Records provided Block Start
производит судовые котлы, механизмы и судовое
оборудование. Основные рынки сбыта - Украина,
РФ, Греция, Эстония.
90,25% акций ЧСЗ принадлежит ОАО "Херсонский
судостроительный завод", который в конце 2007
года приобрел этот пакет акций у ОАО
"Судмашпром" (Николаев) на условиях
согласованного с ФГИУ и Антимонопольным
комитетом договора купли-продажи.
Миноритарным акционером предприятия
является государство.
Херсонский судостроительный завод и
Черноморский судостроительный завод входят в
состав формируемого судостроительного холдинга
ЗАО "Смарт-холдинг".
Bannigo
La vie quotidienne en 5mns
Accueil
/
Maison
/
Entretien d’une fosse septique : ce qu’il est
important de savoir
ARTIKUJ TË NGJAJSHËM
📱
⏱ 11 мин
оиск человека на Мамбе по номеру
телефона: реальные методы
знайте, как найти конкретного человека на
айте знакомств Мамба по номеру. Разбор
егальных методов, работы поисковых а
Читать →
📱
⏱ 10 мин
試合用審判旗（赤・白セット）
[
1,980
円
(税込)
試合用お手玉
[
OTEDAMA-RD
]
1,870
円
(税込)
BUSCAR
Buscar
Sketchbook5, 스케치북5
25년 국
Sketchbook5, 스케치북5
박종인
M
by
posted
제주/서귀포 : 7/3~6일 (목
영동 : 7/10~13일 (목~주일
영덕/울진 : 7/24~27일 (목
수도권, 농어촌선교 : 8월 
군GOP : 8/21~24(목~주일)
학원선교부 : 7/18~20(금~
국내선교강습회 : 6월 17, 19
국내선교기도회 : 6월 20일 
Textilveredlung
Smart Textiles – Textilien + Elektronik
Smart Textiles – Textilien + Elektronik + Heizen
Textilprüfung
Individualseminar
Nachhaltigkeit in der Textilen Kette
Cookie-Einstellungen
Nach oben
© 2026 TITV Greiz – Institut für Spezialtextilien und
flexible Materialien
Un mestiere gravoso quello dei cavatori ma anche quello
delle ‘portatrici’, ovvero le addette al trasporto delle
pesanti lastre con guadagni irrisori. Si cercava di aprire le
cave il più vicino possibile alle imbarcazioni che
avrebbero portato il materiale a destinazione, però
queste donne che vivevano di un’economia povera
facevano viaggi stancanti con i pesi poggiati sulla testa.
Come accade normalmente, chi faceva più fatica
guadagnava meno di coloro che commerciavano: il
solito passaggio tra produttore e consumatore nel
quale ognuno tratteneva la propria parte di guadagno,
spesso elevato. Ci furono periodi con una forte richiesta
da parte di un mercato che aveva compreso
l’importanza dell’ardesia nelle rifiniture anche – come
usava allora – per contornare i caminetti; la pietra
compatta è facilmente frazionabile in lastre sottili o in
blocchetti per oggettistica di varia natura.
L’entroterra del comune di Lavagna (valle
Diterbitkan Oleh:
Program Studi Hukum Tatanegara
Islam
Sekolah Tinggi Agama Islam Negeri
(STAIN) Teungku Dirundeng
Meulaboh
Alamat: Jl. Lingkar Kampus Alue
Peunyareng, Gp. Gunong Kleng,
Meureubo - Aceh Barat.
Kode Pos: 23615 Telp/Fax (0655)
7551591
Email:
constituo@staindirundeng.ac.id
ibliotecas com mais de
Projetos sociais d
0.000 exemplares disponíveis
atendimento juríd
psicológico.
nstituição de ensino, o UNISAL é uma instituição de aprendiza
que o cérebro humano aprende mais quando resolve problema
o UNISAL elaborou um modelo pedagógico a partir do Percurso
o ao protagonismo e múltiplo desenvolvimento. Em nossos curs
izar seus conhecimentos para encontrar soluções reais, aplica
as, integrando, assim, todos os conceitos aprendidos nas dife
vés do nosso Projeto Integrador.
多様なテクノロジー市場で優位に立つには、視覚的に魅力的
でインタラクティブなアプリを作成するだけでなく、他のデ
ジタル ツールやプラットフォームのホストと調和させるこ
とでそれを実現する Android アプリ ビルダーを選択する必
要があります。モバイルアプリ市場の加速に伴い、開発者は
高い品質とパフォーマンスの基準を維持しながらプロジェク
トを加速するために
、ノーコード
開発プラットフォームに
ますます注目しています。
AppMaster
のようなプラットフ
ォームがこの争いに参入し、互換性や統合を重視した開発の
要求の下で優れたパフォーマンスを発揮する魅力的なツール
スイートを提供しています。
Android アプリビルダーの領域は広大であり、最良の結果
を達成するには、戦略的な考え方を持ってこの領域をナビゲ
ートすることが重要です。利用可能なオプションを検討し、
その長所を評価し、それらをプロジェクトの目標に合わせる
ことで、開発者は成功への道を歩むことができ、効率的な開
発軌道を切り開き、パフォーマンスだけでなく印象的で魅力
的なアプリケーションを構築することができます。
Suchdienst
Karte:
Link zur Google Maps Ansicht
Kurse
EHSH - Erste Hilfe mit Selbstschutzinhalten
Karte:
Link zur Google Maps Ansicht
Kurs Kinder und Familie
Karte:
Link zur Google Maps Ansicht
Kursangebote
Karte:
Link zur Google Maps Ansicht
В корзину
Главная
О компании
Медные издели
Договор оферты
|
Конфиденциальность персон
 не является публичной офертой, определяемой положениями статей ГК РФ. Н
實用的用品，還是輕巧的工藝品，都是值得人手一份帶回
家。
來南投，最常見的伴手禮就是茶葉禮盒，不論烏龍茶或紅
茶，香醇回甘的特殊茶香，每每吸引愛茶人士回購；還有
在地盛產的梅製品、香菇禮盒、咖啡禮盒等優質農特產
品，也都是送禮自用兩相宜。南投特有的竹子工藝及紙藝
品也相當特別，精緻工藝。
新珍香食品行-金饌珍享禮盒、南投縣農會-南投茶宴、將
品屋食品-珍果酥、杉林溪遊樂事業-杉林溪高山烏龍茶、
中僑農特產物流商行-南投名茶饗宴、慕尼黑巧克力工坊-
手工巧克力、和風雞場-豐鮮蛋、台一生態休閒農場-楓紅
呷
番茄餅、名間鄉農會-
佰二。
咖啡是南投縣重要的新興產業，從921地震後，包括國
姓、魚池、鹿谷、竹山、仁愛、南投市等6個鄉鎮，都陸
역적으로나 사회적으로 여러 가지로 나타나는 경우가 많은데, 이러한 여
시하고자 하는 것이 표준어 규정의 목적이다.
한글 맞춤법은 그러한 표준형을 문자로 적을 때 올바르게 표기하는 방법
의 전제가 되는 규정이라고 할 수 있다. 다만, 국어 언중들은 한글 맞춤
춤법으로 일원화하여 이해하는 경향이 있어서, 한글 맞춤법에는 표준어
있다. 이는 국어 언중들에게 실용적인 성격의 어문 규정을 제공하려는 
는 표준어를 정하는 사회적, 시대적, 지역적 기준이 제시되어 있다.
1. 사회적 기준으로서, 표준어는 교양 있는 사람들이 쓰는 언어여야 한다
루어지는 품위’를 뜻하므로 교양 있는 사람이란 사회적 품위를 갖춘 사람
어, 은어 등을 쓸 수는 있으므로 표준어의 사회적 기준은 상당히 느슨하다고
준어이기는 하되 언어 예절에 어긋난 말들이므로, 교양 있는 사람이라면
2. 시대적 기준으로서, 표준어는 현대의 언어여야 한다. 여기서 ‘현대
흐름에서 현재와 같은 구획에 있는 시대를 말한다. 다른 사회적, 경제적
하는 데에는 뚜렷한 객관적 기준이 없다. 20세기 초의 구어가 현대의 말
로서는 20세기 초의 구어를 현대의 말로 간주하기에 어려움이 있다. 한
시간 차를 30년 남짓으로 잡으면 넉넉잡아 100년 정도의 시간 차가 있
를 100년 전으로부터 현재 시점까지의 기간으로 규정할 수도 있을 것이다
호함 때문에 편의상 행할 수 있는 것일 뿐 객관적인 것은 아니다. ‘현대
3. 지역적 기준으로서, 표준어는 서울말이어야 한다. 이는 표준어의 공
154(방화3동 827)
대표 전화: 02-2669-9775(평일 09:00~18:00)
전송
Records provided Block End
* Your assignment
At the first line of the material above, start reproducing each line exactly, and end with the line that holds "Textilveredlung", adding nothing.

* Result of the task
производит судовые котлы, механизмы и судовое
оборудование. Основные рынки сбыта - Украина,
РФ, Греция, Эстония.
90,25% акций ЧСЗ принадлежит ОАО "Херсонский
судостроительный завод", который в конце 2007
года приобрел этот пакет акций у ОАО
"Судмашпром" (Николаев) на условиях
согласованного с ФГИУ и Антимонопольным
комитетом договора купли-продажи.
Миноритарным акционером предприятия
является государство.
Херсонский судостроительный завод и
Черноморский судостроительный завод входят в
состав формируемого судостроительного холдинга
ЗАО "Смарт-холдинг".
Bannigo
La vie quotidienne en 5mns
Accueil
/
Maison
/
Entretien d’une fosse septique : ce qu’il est
important de savoir
ARTIKUJ TË NGJAJSHËM
📱
⏱ 11 мин
оиск человека на Мамбе по номеру
телефона: реальные методы
знайте, как найти конкретного человека на
айте знакомств Мамба по номеру. Разбор
егальных методов, работы поисковых а
Читать →
📱
⏱ 10 мин
試合用審判旗（赤・白セット）
[
1,980
円
(税込)
試合用お手玉
[
OTEDAMA-RD
]
1,870
円
(税込)
BUSCAR
Buscar
Sketchbook5, 스케치북5
25년 국
Sketchbook5, 스케치북5
박종인
M
by
posted
제주/서귀포 : 7/3~6일 (목
영동 : 7/10~13일 (목~주일
영덕/울진 : 7/24~27일 (목
수도권, 농어촌선교 : 8월 
군GOP : 8/21~24(목~주일)
학원선교부 : 7/18~20(금~
국내선교강습회 : 6월 17, 19
국내선교기도회 : 6월 20일 
Textilveredlung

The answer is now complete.